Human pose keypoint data
■ ■ ■

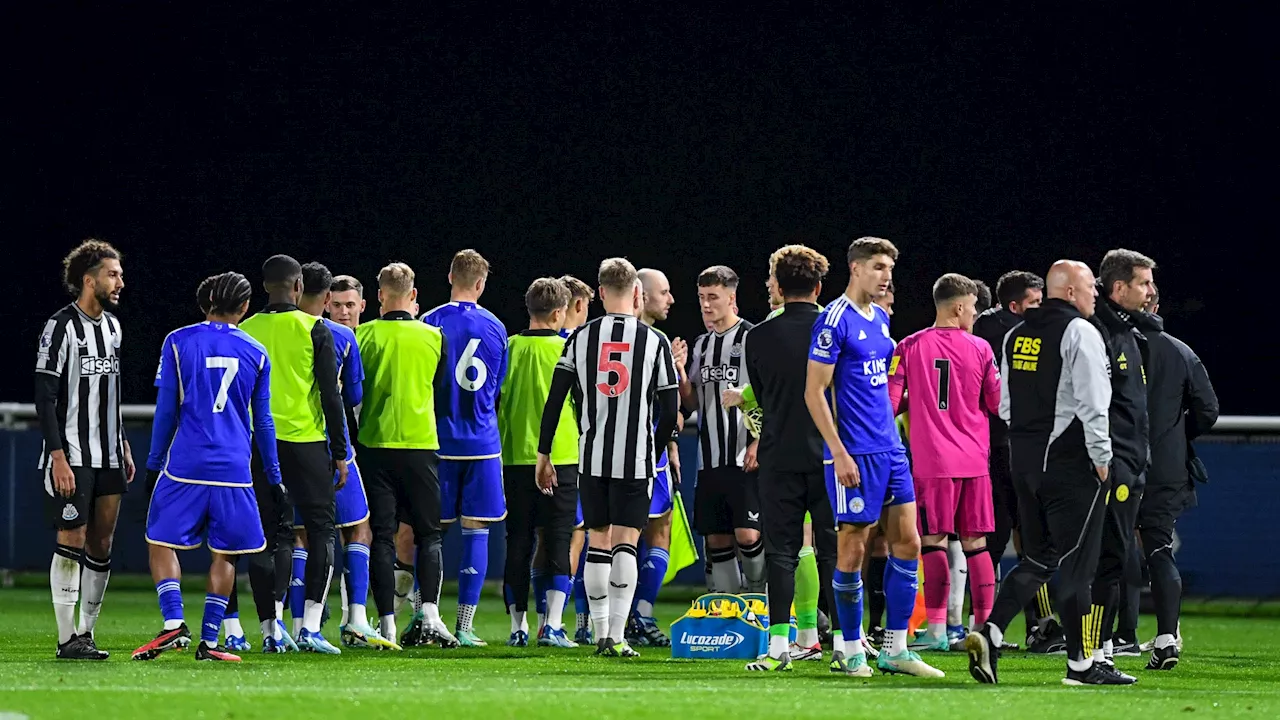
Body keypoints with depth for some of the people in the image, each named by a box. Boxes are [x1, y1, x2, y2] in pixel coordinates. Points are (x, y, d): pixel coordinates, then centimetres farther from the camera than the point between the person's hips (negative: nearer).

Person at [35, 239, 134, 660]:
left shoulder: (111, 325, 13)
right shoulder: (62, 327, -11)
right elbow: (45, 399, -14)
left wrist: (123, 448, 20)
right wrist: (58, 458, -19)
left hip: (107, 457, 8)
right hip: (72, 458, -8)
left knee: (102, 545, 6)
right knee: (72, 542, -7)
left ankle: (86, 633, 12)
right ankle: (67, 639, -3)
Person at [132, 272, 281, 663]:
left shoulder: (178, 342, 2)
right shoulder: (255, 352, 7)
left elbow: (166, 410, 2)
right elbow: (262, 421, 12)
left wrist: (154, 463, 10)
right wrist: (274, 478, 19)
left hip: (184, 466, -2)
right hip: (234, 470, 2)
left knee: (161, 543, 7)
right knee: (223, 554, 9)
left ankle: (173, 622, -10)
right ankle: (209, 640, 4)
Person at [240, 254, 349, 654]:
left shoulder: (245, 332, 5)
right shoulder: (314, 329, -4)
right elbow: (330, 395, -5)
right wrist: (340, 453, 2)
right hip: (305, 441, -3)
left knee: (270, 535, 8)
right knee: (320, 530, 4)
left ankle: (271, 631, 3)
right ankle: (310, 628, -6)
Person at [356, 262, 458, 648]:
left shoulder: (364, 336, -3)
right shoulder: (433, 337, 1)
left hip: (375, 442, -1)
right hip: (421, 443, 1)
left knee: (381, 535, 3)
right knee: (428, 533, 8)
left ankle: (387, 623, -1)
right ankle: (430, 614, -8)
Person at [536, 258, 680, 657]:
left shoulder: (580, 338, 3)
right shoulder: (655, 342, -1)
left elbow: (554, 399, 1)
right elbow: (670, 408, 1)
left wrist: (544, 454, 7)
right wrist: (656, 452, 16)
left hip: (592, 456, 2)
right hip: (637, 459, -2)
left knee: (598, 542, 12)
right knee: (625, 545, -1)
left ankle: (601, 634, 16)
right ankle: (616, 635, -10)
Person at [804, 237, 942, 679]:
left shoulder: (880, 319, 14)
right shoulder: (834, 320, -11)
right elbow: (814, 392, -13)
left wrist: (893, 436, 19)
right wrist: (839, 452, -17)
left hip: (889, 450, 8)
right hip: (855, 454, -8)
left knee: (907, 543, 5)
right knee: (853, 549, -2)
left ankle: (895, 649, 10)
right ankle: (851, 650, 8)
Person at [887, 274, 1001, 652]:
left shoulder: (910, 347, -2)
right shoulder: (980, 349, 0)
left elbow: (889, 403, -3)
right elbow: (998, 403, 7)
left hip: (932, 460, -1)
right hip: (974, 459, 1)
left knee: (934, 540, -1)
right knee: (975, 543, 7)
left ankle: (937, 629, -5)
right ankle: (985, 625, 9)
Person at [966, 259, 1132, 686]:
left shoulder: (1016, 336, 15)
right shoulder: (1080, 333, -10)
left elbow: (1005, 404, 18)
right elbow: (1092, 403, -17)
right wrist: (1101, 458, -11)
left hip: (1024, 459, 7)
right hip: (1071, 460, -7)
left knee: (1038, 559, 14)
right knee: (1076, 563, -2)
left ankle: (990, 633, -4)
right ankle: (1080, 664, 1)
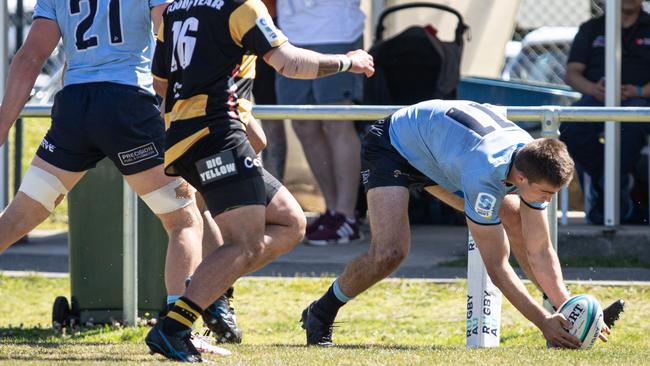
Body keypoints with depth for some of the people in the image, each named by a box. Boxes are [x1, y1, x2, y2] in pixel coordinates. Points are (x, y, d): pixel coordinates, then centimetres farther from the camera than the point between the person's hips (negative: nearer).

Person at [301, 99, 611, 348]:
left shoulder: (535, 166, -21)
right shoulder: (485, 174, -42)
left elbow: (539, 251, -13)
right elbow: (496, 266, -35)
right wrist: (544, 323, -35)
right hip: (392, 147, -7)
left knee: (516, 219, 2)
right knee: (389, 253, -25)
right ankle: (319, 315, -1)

■ ■ ■

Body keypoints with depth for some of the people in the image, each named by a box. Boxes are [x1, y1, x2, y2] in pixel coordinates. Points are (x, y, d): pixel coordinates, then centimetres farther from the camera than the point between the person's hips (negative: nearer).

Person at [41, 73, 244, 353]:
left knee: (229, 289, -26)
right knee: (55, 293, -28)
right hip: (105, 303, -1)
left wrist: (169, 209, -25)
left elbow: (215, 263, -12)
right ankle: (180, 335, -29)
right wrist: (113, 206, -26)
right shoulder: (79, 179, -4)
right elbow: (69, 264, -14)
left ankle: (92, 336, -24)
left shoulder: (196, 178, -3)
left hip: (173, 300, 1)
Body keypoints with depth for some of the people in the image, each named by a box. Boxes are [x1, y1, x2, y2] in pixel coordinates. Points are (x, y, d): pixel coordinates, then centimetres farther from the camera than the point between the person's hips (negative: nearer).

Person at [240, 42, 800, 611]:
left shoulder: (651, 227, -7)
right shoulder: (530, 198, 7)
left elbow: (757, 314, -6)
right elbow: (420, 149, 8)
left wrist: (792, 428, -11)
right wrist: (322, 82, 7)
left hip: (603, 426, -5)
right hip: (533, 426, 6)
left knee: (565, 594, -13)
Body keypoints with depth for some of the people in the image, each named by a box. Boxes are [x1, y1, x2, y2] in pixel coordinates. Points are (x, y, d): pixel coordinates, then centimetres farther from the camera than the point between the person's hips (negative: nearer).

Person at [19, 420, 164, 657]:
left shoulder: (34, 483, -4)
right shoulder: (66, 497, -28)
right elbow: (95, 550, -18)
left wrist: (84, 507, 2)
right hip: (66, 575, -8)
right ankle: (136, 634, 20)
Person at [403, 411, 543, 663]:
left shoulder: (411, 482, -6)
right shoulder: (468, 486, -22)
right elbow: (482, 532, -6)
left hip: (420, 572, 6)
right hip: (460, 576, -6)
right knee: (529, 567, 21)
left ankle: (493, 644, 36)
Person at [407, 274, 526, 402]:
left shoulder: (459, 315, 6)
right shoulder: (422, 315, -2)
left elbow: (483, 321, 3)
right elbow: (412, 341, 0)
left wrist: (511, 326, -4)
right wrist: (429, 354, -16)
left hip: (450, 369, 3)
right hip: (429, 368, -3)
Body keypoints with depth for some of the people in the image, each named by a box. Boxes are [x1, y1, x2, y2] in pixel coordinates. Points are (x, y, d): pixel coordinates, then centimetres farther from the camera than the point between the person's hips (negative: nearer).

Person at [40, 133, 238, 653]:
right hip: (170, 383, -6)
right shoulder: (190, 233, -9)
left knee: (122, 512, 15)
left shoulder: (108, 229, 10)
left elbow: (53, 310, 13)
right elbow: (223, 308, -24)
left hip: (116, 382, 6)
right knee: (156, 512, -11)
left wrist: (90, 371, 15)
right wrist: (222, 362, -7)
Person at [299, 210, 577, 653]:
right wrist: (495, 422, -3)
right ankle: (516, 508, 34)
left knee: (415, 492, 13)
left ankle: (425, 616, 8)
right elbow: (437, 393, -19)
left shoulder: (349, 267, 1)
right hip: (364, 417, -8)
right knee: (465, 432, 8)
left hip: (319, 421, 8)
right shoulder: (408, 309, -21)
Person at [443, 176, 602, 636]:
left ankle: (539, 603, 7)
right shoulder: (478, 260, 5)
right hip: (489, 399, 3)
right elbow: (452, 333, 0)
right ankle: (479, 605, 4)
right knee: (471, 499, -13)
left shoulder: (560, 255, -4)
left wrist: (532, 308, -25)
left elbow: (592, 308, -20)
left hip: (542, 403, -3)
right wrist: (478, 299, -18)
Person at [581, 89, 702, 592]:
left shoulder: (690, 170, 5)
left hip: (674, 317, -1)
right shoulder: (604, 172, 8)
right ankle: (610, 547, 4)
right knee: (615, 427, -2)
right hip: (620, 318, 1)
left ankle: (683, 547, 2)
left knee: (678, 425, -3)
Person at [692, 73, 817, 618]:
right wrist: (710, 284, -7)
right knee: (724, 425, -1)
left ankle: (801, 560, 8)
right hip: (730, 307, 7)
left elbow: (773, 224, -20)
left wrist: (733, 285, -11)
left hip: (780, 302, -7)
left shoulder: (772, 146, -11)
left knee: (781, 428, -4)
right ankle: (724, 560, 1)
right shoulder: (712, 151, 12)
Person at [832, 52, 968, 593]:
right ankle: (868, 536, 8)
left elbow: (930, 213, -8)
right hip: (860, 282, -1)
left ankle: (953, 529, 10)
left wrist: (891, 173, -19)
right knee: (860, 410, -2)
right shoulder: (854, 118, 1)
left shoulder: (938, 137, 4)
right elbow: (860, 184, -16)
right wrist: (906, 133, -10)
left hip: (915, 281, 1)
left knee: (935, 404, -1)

■ ■ ■

Copy out the entries from the line with "left shoulder: (938, 137, 4)" up to and including the line with "left knee: (935, 404, -1)", keeping them identical.

left shoulder: (938, 137, 4)
right elbow: (860, 184, -16)
right wrist: (906, 133, -10)
left hip: (915, 281, 1)
left knee: (935, 404, -1)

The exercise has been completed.